Billy Davies, the Rams’ sixth manager since they were demoted, has got the club back in the top flight, succeeding where his predecessors had failed following half a decade of chopping and changing which saw the East Midlands outfit flirt with relegation to English football’s third tier amid a series of upheavals both on and off the pitch.

Moyes, in contrast, who is now Everton’s longest-serving manager of the past 20 years, has steadily assembled a group of players that he declared last week are the best he’s had since he came to the club – including the group that finished fourth in the Premier League in 2005.

Although an up-and-down start to the season saw Everton go into this match just inside the bottom half of the table after four defeats in their last five Premier League games, they are now just four points adrift of a top-six spot.

Instead of looking over their shoulders and fearing the drop as happened in too many Premier League seasons before Moyes’ arrival, Everton are sitting pretty in Europe as early leaders in Uefa Cup Group A, and if they can avoid a nightmare at Luton Town on Halloween night this Wednesday, they will have progressed to the last eight of a cup competition for the first time in the Scot’s reign.

But Moyes is still hopeful that there’s still much more to come, as he conceded on Friday that he believes Everton should be doing even better.

One of his blueprints for success when taking the job was a desire to bring in more young, hungry players who could play effectively in the high-energy style that both Moyes and the Evertonians demand.
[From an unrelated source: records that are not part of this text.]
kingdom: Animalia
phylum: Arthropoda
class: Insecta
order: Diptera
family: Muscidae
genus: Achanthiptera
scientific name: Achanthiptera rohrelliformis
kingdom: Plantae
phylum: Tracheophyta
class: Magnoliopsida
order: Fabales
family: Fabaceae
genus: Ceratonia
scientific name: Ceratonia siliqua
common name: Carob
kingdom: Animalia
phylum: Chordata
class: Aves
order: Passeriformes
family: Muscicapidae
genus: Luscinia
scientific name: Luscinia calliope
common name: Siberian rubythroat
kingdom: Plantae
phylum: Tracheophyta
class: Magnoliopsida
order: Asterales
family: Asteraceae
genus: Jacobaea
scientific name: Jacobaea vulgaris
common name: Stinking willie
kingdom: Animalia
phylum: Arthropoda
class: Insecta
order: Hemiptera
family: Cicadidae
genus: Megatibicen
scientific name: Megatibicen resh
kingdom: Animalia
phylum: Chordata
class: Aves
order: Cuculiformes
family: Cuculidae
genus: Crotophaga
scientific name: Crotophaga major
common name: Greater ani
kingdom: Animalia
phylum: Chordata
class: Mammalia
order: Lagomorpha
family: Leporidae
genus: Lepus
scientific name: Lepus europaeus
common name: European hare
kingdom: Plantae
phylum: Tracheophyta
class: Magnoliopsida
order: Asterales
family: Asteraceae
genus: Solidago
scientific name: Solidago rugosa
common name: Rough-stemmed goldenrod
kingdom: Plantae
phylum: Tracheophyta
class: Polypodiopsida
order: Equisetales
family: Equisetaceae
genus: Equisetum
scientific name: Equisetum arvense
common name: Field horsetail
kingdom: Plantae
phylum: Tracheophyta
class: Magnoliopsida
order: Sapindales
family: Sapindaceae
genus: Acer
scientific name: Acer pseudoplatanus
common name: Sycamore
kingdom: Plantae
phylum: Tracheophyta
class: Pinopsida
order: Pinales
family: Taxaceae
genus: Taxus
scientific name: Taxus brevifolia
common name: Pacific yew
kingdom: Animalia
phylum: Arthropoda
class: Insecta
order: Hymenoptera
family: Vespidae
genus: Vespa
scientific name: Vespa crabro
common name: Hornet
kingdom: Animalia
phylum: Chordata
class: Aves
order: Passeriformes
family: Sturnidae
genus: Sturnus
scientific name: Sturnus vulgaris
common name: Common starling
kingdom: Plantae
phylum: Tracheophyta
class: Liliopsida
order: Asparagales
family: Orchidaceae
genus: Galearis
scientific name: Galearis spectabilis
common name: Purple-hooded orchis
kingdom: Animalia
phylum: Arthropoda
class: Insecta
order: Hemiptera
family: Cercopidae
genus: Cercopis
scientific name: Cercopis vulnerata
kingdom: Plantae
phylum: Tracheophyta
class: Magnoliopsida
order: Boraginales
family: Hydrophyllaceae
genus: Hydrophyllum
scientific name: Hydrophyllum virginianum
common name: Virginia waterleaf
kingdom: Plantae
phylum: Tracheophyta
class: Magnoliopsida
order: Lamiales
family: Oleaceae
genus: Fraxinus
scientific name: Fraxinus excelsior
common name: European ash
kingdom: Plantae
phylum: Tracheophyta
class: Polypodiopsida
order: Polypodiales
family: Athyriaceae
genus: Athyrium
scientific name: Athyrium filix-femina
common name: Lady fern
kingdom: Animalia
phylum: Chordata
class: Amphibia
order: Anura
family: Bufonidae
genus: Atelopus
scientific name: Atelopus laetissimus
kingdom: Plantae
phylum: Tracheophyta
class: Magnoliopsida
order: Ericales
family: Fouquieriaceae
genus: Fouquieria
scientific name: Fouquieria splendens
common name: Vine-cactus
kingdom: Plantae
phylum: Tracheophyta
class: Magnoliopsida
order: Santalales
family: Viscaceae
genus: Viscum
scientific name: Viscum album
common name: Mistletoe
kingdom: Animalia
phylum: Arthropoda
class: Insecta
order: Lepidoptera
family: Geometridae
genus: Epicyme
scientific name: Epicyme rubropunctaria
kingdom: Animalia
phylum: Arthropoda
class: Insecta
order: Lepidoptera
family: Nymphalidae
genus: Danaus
For the most part this has now been achieved with a fresh look to the squad, as opposed to old stagers that characterised the Walter Smith era. Nine of the 11 players that started for the visitors yesterday were Moyes signings.

Those who were already at Goodison when Moyes took over – Lee Carsley and Leon Osman – incidentally both have Derby connections, with the former starting his career at the Rams and the latter at the time still waiting for a first-team breakthrough which would only come after a loan spell at Pride Park in 2004.

Moyes made two changes to the side which defeated Larissa 3-1 on Thursday, with Phil Jagielka replacing suspended right-back Tony Hibbert and record signing Ayegbeni Yakubu restored up front for James McFadden, who dropped to the bench.